Figure 19 – Click to exit the training of the extractor
- The final step is to apply the model to any chosen document libraries within SharePoint Online. To do this, return to the key actions page, and click on Apply model.
Select the required document library, then click Add. The Payslips model was now applied to my chosen document library. To open this document library, click on Go to the library.
You can immediately see that the document library shows some extra columns related to our newly applied document model. These include our extractor column of Paid Date and the Retention label column. The document model will automatically run against any new files added to this document library, or we can select files and then choose Classify and extract.
The result is that my payslips are all now shown with a Content-Type of Payslips, and extracted Paid Date value, a Retention label of Disposition Review Label, a Confidence Score, and a Classification Date (Figure 20).
Figure 20 Document model shown applied to document library with added columns
Our Document understanding model is set up, complete with some compliance in the form of retention labels, and an extractor applied which shows extracted information in a column in the document libraries to which our model is applied.
Summary
This post showed you how SharePoint Syntex could be used to create document understanding models in the SharePoint Syntex Content Center. We learned how to add, classify and train documents with SharePoint Syntex, how to extract information from the documents that you mark as positive examples, and how to apply a document model to a SharePoint document library.
In part three of this blog series, we look at how forms processing models may be created from SharePoint document libraries using the AI Builder feature of Microsoft PowerApps.
Watch on-demand: TEC Talk webcast on the Five Practical Uses of SharePoint Syntex
Mr. Rising,
I have a plethora of questions. It seems information on model training techniques is scarce. I’d be grateful for any direction you can provide in the way of resources for learning more advanced model training techniques, tips-and-tricks, etc.
Hello Peter,
If we need to do a multiclass document classification do we need to create multiple models and apply it to the same library ? As I understand it a DU model here is doing a binary classification only ?

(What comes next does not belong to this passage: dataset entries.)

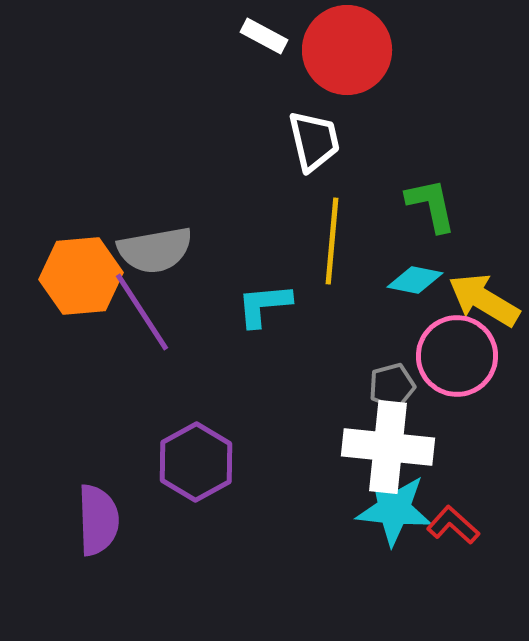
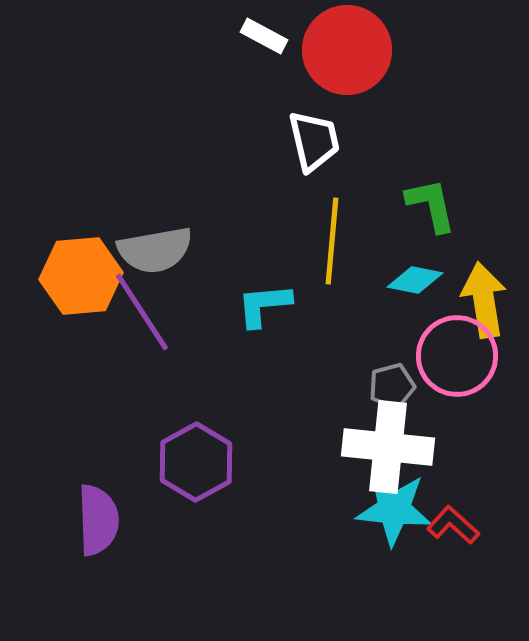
yellow arrow: rotated 50 degrees clockwise
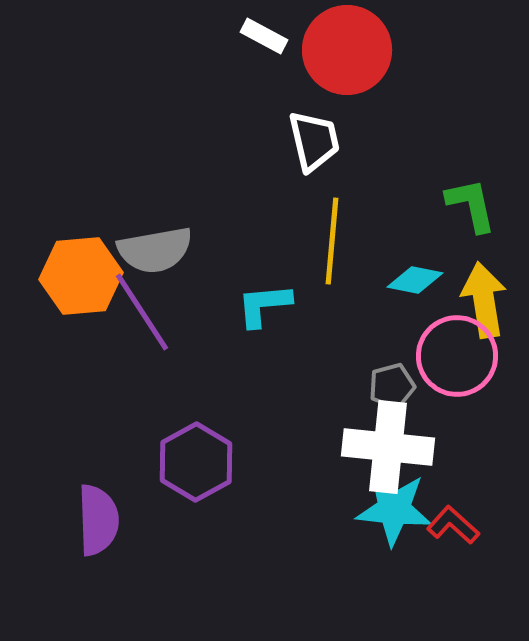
green L-shape: moved 40 px right
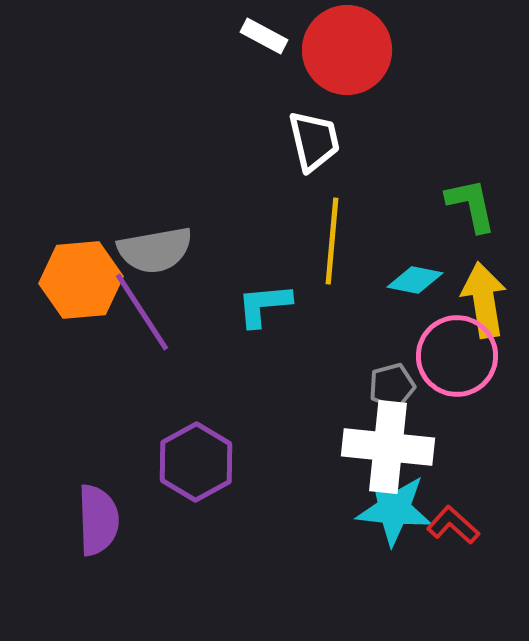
orange hexagon: moved 4 px down
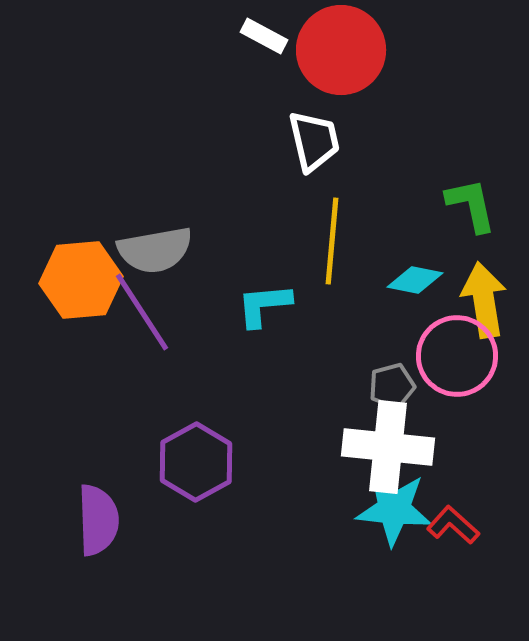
red circle: moved 6 px left
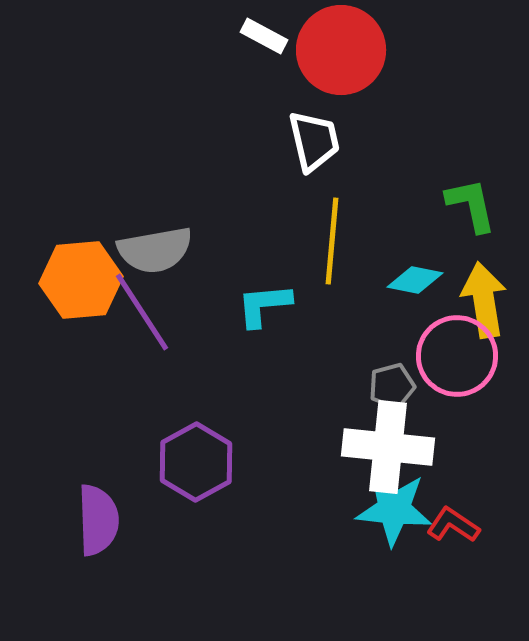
red L-shape: rotated 8 degrees counterclockwise
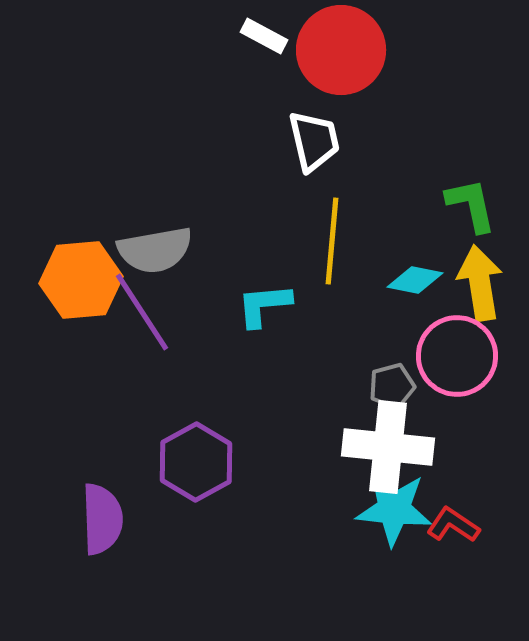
yellow arrow: moved 4 px left, 17 px up
purple semicircle: moved 4 px right, 1 px up
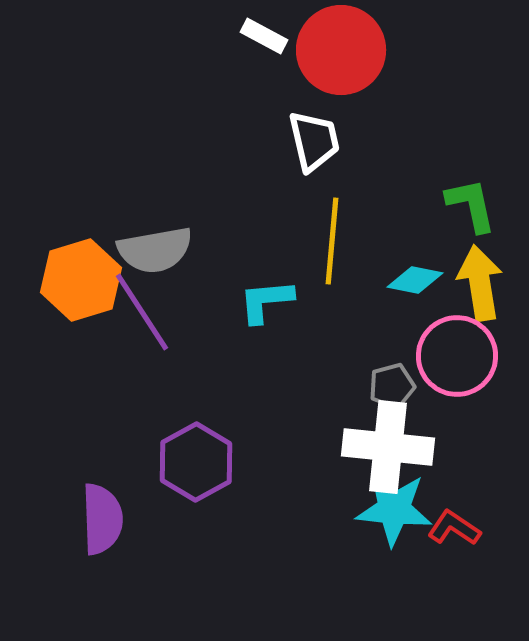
orange hexagon: rotated 12 degrees counterclockwise
cyan L-shape: moved 2 px right, 4 px up
red L-shape: moved 1 px right, 3 px down
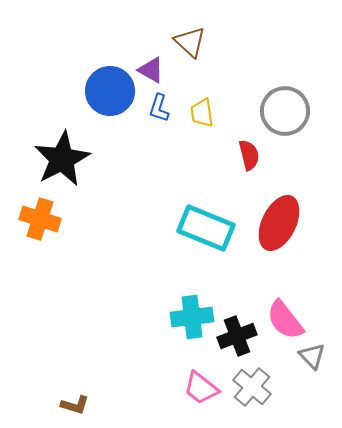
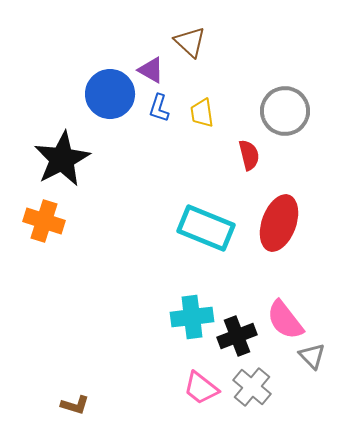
blue circle: moved 3 px down
orange cross: moved 4 px right, 2 px down
red ellipse: rotated 6 degrees counterclockwise
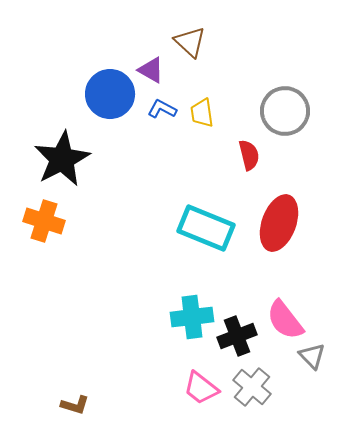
blue L-shape: moved 3 px right, 1 px down; rotated 100 degrees clockwise
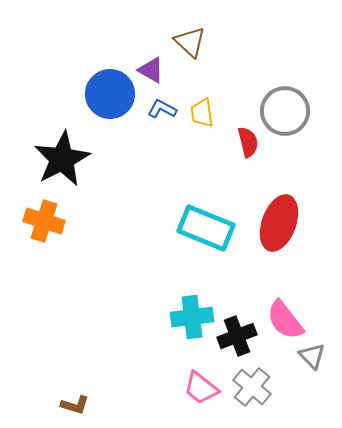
red semicircle: moved 1 px left, 13 px up
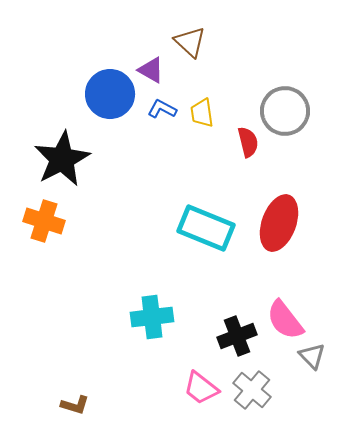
cyan cross: moved 40 px left
gray cross: moved 3 px down
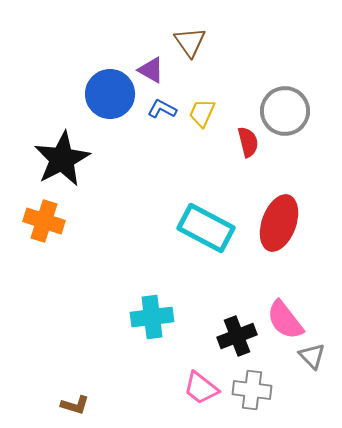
brown triangle: rotated 12 degrees clockwise
yellow trapezoid: rotated 32 degrees clockwise
cyan rectangle: rotated 6 degrees clockwise
gray cross: rotated 33 degrees counterclockwise
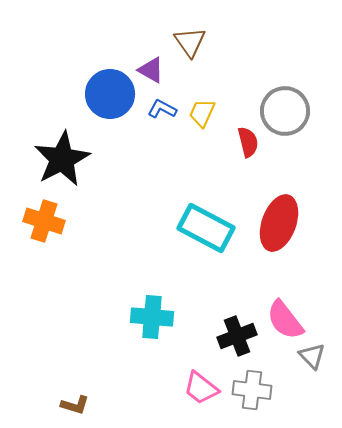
cyan cross: rotated 12 degrees clockwise
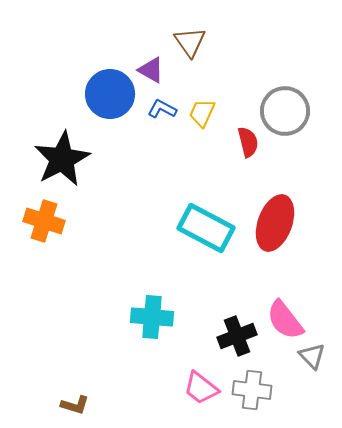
red ellipse: moved 4 px left
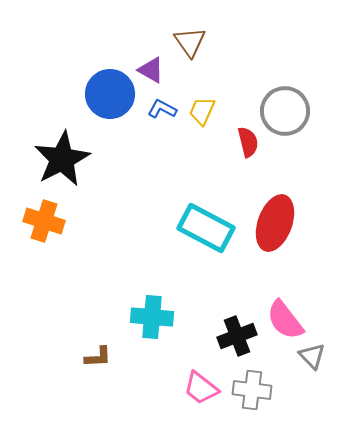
yellow trapezoid: moved 2 px up
brown L-shape: moved 23 px right, 48 px up; rotated 20 degrees counterclockwise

Hi Peter, your blog is really good.
I wanted to know if you used the checkbox explanation template. I was trying to use it but I couldn’t capture the value (true/false) from checkbox.
Andres,
It looks like the checkbox explanation template only works if the result of the checkbox is an “X” or some variation. I also don’t see a way to get it to work where the checkbox value is from a PDF form where the true value is a solid box for example (as opposed to some text value). Anyone else get this to work?
Yes you can load different file types, it doesn’t have to be PDF’s. It can be word docs, excel sheets etc.
Hi, in you example, you have labeled files with positive and negative examples. In both situation you have uploaded *.pdf files. Can we upload at the same time two or more type of different files, like instance *.pdf and *.eml files?